(Saved data entries)
+++
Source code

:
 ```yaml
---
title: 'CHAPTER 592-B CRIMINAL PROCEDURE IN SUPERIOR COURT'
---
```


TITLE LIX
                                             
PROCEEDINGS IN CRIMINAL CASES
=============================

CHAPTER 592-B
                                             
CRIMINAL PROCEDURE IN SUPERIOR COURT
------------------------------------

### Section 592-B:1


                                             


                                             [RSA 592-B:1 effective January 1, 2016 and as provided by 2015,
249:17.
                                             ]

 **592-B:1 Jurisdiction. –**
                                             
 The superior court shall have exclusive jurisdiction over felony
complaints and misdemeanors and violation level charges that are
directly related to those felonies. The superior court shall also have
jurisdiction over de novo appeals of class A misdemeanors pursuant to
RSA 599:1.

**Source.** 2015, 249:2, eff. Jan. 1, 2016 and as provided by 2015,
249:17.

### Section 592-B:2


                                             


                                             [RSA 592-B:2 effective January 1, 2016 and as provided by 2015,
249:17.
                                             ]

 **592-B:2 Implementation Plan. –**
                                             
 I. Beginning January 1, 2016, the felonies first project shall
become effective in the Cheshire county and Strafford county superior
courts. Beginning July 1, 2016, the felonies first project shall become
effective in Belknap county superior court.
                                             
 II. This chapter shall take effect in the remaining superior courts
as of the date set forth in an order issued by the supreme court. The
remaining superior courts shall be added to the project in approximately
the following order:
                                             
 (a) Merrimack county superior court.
+++
▶ _HOW TO COMPLETE THIS TASK_
Where a line of the data holds "project", show that line.

▶ _TASK RESULT_
 I. Beginning January 1, 2016, the felonies first project shall
courts. Beginning July 1, 2016, the felonies first project shall become
remaining superior courts shall be added to the project in approximately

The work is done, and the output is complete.